Wednesday, April 14, 2010

Life On The Farm 04/12/10: I know where that's been


I may soon become someone who carries individual Wetnaps and miniature bottles of Purell.

I already have baby wipes in each vehicle for when hands get dirty from fieldwork (or eating on the go)– and keep liquid sanitizer in the farmer’s market cashbox to apply periodically when handling money. 

I avail myself of the antiseptic wipes at the Hannaford entrance to clean my cart handle, and use sanitizer from the big dispenser in the doctor’s office before I leave. 

But I don’t have anything in my purse to apply in case of disinfectant emergency. Increasingly, it seems, something quick to hand in the Lysol or Clorox family would be dandy.

Case in point: last Monday, I needed items at a box store and the checkout person took my credit card as they are wont to do in order to key the secret code on the reverse into the register before the purchase is approved.

During the transaction, the raspy-voiced sales associate used my card to cover their mouth whilst noisily hacking up something that had come undone, deep, deep down.
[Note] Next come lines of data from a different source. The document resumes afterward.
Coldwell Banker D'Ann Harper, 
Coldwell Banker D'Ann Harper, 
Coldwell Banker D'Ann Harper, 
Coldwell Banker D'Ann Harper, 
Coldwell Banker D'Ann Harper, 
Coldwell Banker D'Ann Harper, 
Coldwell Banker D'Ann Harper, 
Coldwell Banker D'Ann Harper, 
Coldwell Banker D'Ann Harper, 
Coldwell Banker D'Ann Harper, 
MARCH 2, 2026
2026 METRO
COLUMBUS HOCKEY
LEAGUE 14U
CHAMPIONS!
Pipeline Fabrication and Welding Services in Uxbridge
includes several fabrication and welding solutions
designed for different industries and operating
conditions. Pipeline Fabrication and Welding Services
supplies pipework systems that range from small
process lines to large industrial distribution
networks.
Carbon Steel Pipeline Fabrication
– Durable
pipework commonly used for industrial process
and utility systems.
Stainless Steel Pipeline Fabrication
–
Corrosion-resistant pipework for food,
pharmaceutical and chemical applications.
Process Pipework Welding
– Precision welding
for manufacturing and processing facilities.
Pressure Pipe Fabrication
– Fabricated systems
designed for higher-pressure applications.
(I needn’t malign the establishment.  This has happened in several different stores, with nary a thought by the perpetrators as to the Typhoid Maryness of it all.) 

I shot the clerk a look of incredulity, but it washed over him/her (let’s keep this anonymous), and the transgression passed without an acknowledgement.  I mean, they wouldn’t have done that in my open palm - but barking on my Visa is socially acceptable?
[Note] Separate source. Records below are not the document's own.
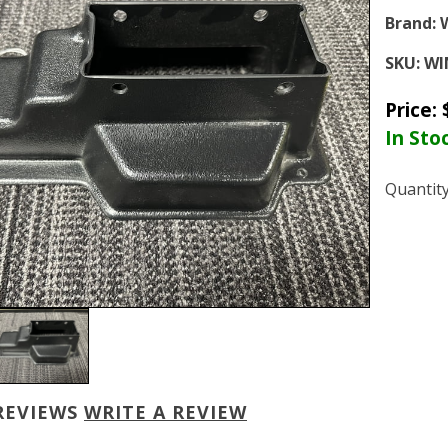
Brand:
SKU:
WI
Price:
In Sto
Quantit
REVIEWS
WRITE A REVIEW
Good God! Now, I had to take the card back.  I likened it to those used Kleenexes that must be balled up in their front smock pocket, and was loath to accept it.
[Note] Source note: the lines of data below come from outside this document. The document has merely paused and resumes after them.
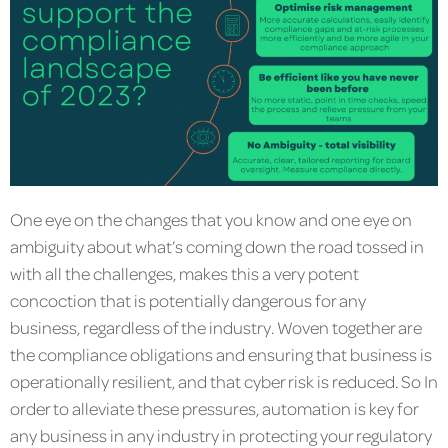
One eye on the changes that you know and one eye on
ambiguity about what’s coming down the road tossed in
with all the challenges, makes this a very potent
concoction that is potentially dangerous for any
business, regardless of the industry. Woven together are
the compliance obligations and ensuring that business is
operationally resilient, and that cyber risk is reduced. So In
order to alleviate these pressures, automation is key for
any business in any industry in protecting your regulatory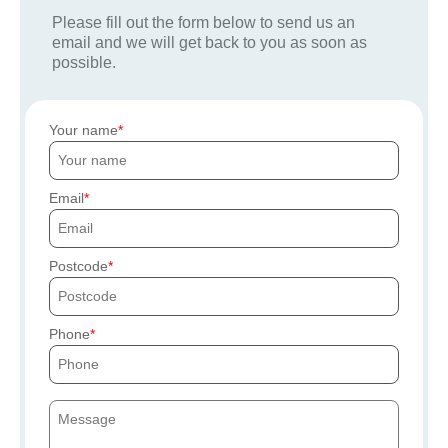
Please fill out the form below to send us an
email and we will get back to you as soon as
possible.
Your name
Email
Postcode
Phone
I couldn’t return it to my wallet; instead, I held it by the edges like the used Petri dish it was, and exited.

When I returned to the truck, I dropped it in the center console while relating the sordid tale to my husband Dan – (who had been waiting in the parking lot, listening to music) - all the while searching for the aforementioned (dried out!) baby wipes.  I didn’t dare rub down the card at peril of neutering the magic stripe.

I’m not a raging germaphobe.  I thumb through magazines in the dentist’s office, and have recently gritted a foreign #2 pencil between my teeth while typing on someone else’s computer.  

Dan was witness to the latter, and gave me a repulsed “Omygod, you don’t know where that’s been!” even though he routinely eats goodies after receiving change at Dunkin Donuts’ drive-thru, drinks from a soda can while in the milking parlor, and has no problem consuming anything originating from the well of a sidewalk pushcart.

For all my protestations, I am, at this point, more likely to be bowled over and stamped on by the field pony we are rehabilitating, than in catching the flu or a random cold. 

I’m a devout hand-washer.

But, it might not hurt to start packing personal-size protection.